---- MATERIAL SUPPLIED
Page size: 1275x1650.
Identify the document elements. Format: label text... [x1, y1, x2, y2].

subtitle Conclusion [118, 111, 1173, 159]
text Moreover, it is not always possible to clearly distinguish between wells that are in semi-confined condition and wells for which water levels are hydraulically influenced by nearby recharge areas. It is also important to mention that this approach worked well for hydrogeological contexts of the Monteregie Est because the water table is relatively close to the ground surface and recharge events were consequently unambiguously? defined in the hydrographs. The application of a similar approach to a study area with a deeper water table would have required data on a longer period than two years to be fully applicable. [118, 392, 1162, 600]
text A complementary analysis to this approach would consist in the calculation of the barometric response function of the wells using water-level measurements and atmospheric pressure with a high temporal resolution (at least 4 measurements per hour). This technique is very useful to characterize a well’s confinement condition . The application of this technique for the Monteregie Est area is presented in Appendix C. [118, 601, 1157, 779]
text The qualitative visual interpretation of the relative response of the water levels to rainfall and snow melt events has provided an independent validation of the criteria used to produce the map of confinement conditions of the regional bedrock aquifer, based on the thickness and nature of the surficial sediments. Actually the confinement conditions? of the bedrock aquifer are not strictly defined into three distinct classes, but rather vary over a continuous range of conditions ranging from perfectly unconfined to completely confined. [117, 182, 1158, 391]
--------
▶ [WRITTEN INSTRUCTION]:
Show every line from the records above that contains the word "approach".

▶ [THE SOLUTION]:
text Moreover, it is not always possible to clearly distinguish between wells that are in semi-confined condition and wells for which water levels are hydraulically influenced by nearby recharge areas. It is also important to mention that this approach worked well for hydrogeological contexts of the Monteregie Est because the water table is relatively close to the ground surface and recharge events were consequently unambiguously? defined in the hydrographs. The application of a similar approach to a study area with a deeper water table would have required data on a longer period than two years to be fully applicable. [118, 392, 1162, 600]
text A complementary analysis to this approach would consist in the calculation of the barometric response function of the wells using water-level measurements and atmospheric pressure with a high temporal resolution (at least 4 measurements per hour). This technique is very useful to characterize a well’s confinement condition . The application of this technique for the Monteregie Est area is presented in Appendix C. [118, 601, 1157, 779]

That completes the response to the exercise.